Der Hauptpreis der Filmemacher-Jury ging an den französischen Spielfilm "Party Girl"
von Marie Amachoukeli, Claire Burger, Samuel Theis
Begründung der Jury:
"Party Girl" ist ein Film, der die Jury tief beeindruckt hat. Von der ersten Minute an überwältigt das Drama mit seiner starken Hauptdarstellerin, einer unkonventionellen 60jährigen Mutter, die als Sexarbeiterin durch die Nächte des Rotlichtmilieus tanzt und vielleicht ihr größtes Abenteuer in ihrem Leben wagt: sich der Liebe eines ehemaligen Kunden zuzuwenden. Ihre anstehende Hochzeit konfrontiert sie auf eine direkte, dokumentarisch anmutende Weise mit allen Unzulänglichkeiten, ungestillten Sehnsüchten, ihren vernachlässigten Kindern und nicht zuletzt mit sich selbst. "Party Girl" erzählt in einer Direktheit und unverkünstelten Authentizität, manchmal verzweifelt, manchmal voll kindlicher Hoffnung und stets mit zärtlichem Blick, und lässt uns spüren, wie tief ergreifend Kino sein kann.
Der Preis der Filmkritiker-Jury ging an "MAESTRO"
von Léa Fazer
Begründung der Jury:
Der Preis der Filmkritik geht an einen Film, der die Leichtigkeit einer Komödie hat, uns zugleich an den Wert der Schönheit erinnert und dadurch ein Stück Utopie in den Alltag trägt. Ohne Snobismus und ohne Kulturpessimismus bringt er den Reichtum literarischer und filmischer Tradition zum Vorschein und lässt dabei doch auch Raum für das Neue.
Der Film ist eine wunderbare Hommage an Eric Rohmer und seinen letzten Film LES AMOURS D'ASTRÉE ET CÉLADON. Unser Preis mag undotiert sein, aber er kommt von Herzen. Le jury vraiment kif ce film.

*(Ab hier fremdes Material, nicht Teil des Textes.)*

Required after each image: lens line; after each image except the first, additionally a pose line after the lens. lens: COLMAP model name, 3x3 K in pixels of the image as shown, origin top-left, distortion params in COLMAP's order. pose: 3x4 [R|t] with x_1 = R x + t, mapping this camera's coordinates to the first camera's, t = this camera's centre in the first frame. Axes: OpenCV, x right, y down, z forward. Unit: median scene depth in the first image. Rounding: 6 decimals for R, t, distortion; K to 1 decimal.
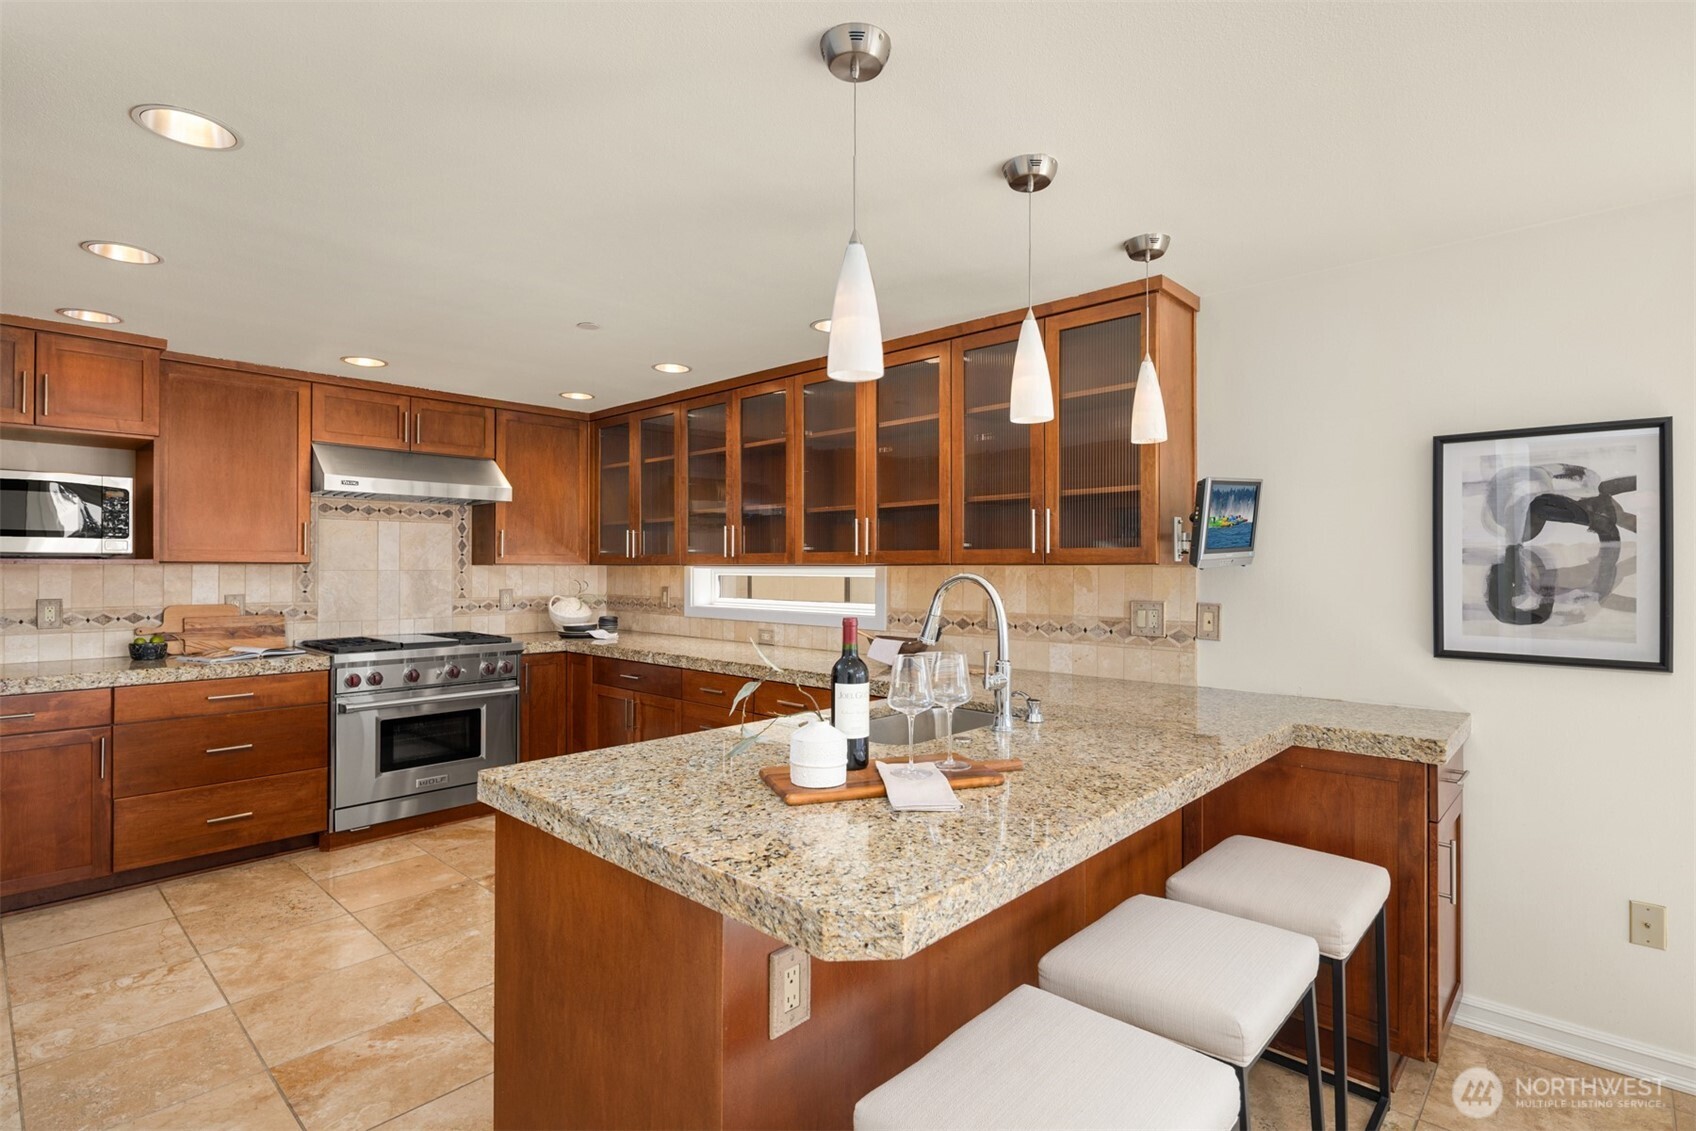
lens RADIAL K [[817.4, 0, 849.7], [0, 817.4, 566.6], [0, 0, 1]] dist [0.008404, -0.006101]
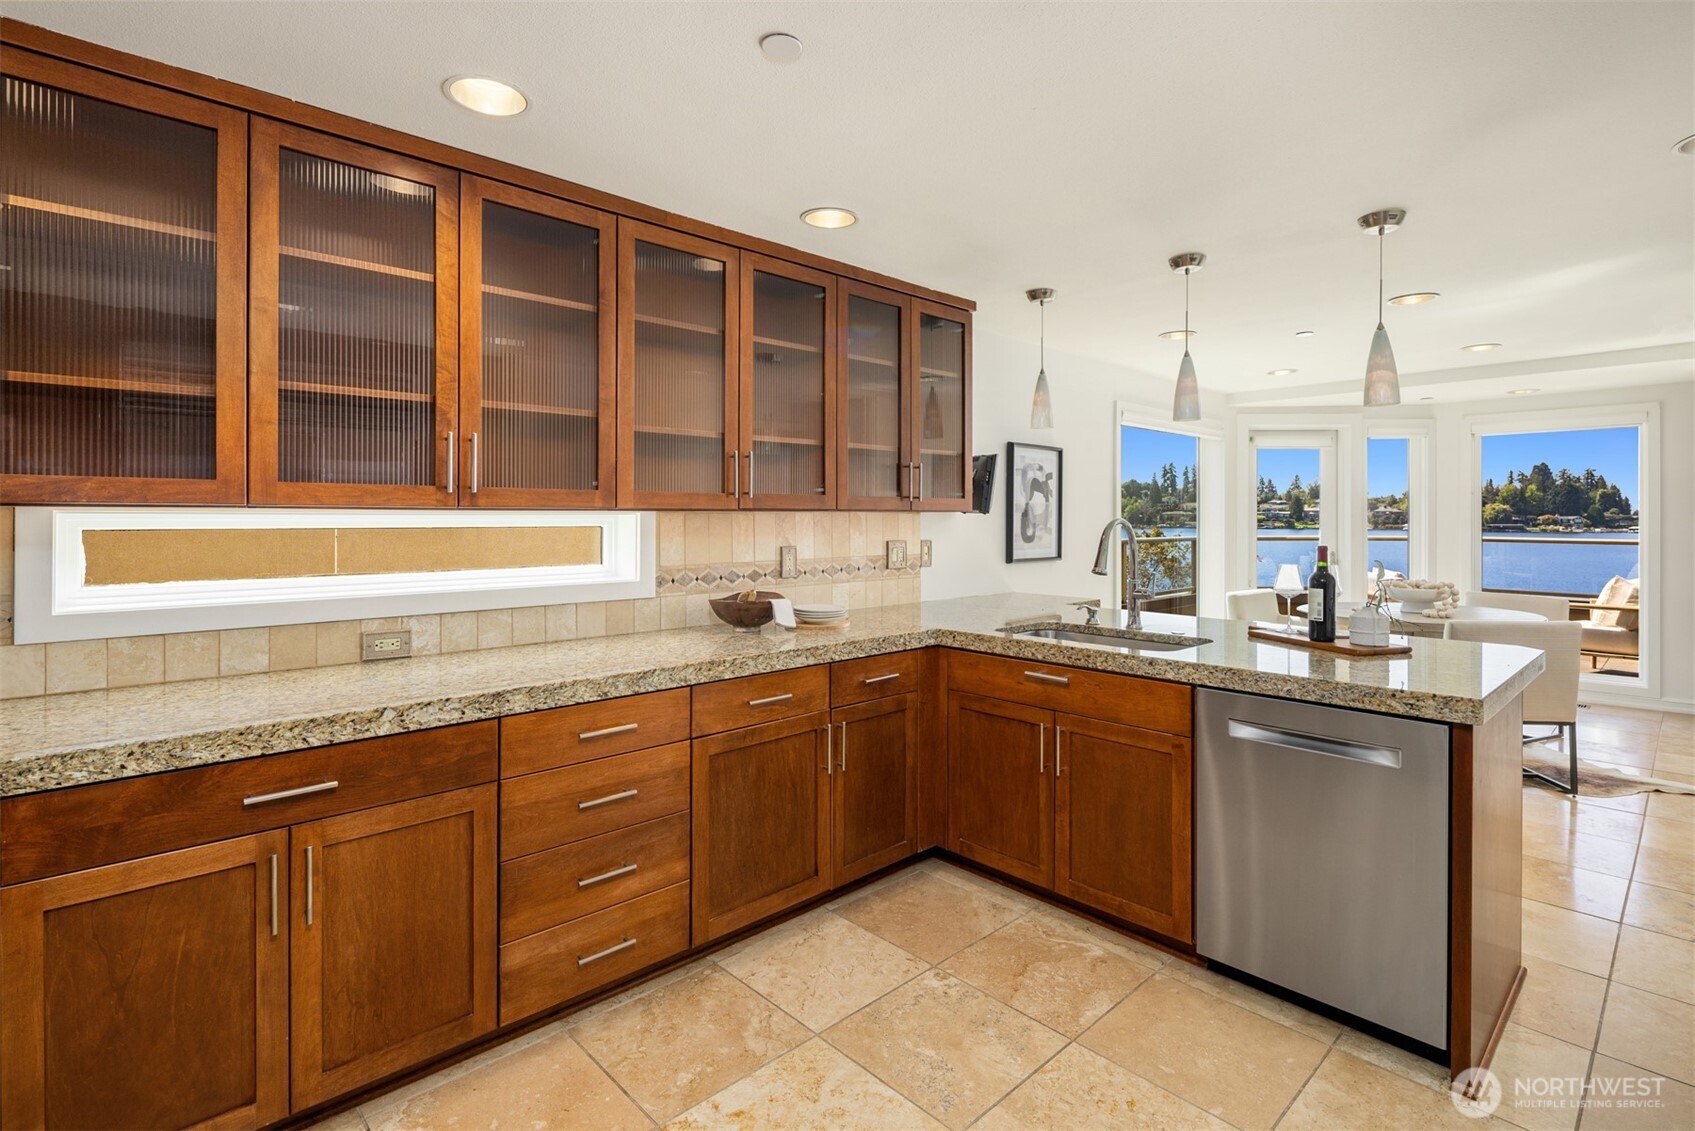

Der Publikumspreis ging an "DER LETZTE TANZ"
von Houchang Allahyari
Begründung: Unser Publikum begeisterte ein behutsames und nie bloßstellendes grenzgängerisches Drama über eine Liebe, die in unserer Gesellschaft so nicht vorgesehen ist. Die zauberhafte 89-jährige Erni Mangold nimmt einem scheinbar verstörenden Vorgang alles Anrüchige.
Im Wettbewerb:
- Incompresa (I)
- Gaby Baby Doll (F)
- Driften (CH)
- Der letzte Tanz (A)
- Jack (D)
- L'Arbitro (I)
- Maestro (F,CH)
- Party Girl (F)
- Bad Luck (A)
Die zweite Ausgabe des Saas-Fee-Filmfestivals bewies eine herausragende Filmauswahl und holte spannende internationale Gäste an diesen zauberhaften Ort. Überall konnten die Besucher des Festivals spüren, wie sehr die Einheimischen dieses mutige Festival lieben und unterstützen. Man darf schon jetzt auf die nächste Ausgabe gespannt sein, die wegen der frühen Osterfeiertage 2016 etwas früher im März beginnen wird.